Sans croyance aucune, et malgré une parfaite conviction athéiste, DE LUCA lit tous les matins quelques pages des Saintes Écritures, elles lui font du bien, elles le sculptent. C’est sa propre spiritualité. Il s’attarde sur les figures de ses parents, il en est marqué. À vie. Commence par le père, enchaîne sur la mère, confie ses souvenirs faits d’odeurs.

La lecture. Bien sûr. Il ne veut pas tout savoir, tout lire, tout dévorer, il veut picorer. « Je ne lis pas pour rendre visite à des auteurs, savoir que je les ai lus ». Aucun auteur ne mérite d’être idolâtré. À part BORGES bien sûr. Et DOSTOÏEVSKI. D’ailleurs les russes prennent une grande place dans les goûts littéraires du narrateur. Ils sont choyés, respectés, protégés, comme dans un musée.

Le narrateur (l’auteur par éclaboussement, vous l’aurez compris) est de ces types qui font tout à rebrousse-poil. Il n’a pas l’âme d’un mouton. Les fêtes obligatoires ? « Je fais partie des abstentionnistes qui maigrissent à Noël ». Durant les années de plomb en Italie il a combattu, il n’en dira pas plus, à quoi bon ? C’est fait, il ne regrette rien. Il fallait le faire, c’est tout. Il n’a pas non plus l’étoffe du héros. La leçon de vie et d’humilité qu’il donne est ici énorme, nous leste les épaules. Il est lucide : une partie de lui est sans doute un peu au-dessus de la moyenne mais il reste l’autre, celle qui ne s’est pas développée « Ma main gauche, analphabète, tient le cahier ».

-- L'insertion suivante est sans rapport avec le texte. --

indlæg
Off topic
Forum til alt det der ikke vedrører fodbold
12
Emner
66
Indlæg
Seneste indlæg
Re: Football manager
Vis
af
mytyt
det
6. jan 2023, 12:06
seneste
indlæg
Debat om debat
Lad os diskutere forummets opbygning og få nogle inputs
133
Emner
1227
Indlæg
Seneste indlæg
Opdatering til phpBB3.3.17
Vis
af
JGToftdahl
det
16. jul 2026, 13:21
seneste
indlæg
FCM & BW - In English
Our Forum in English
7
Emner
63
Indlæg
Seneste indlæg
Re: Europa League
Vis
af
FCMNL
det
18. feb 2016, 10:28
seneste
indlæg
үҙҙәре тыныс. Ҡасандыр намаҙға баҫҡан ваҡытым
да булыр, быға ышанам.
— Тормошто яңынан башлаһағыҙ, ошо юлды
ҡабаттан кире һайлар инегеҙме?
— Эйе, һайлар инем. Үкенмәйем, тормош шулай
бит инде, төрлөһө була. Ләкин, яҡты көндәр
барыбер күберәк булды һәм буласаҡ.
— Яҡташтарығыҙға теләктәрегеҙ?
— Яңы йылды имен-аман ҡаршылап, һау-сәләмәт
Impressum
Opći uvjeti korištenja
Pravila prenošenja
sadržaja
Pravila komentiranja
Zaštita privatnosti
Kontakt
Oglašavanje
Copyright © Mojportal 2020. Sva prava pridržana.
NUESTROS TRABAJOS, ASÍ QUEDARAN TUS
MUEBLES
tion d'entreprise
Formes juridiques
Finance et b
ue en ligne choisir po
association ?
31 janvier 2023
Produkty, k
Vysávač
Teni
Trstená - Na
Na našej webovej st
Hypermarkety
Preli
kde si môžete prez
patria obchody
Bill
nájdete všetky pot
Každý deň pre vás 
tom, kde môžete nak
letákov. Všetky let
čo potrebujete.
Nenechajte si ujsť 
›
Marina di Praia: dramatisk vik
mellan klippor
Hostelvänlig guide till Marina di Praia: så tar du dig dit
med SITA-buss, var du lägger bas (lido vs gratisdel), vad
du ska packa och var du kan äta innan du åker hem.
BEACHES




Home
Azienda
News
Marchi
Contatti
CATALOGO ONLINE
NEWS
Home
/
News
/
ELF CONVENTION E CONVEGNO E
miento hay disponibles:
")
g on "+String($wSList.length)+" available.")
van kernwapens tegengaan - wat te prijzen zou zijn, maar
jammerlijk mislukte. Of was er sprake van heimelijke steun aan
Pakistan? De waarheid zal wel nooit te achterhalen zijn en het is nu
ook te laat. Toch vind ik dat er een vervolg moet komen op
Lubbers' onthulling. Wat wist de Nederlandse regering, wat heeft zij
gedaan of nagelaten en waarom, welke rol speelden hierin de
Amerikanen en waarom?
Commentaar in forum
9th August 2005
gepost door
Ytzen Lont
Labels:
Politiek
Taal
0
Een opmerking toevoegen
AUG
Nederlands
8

Le récit est dense, truffé d’anecdotes, de souvenirs, sans doute quelques inventions ou adaptations aussi. Pour la cause certainement. DE LUCA sait s’y faire touchant, bouleversant, quand il écrit sur ses souvenirs de jeunesse, son amour pour le cirque (sans les animaux). « Je suis d’accord avec Barnum. Le cirque est le plus grand spectacle du monde. Quand on le compare aux modestes exercices verbaux des promesses électorales, on ne sait pas qu’on leur fait un grand compliment. Le cirque est la maison de jeu des funambules, des acrobates, des clowns, des jongleurs, illusionnistes ». Il sait se transformer en  philosophe débarrassé du superflu. Comme ses phrases, décharnées, dépolies, ciselées au millimètre. Travail d’orfèvre, d’ouvrier, d’artisan de la littérature. C’est très grand.

DE LUCA peut être emmerdant quand il s’éternise sur la foi, sa digestion des Saintes Écritures qu’il peut ressasser en monologues certes jolis mais étouffants à la longue. Dans ce « Tour de l’oie » en revanche, il frappe particulièrement fort. Il se met à nu sans fioritures mais en gardant certaines pudeurs. Sa poésie y est envoûtante. Je sais, c’est facile, mais je dirai cependant que ce « Tour de l’oie » est un vrai tour de force. Sorti en 2019, à coup sûr l’un des plus beaux ouvrages de l’auteur.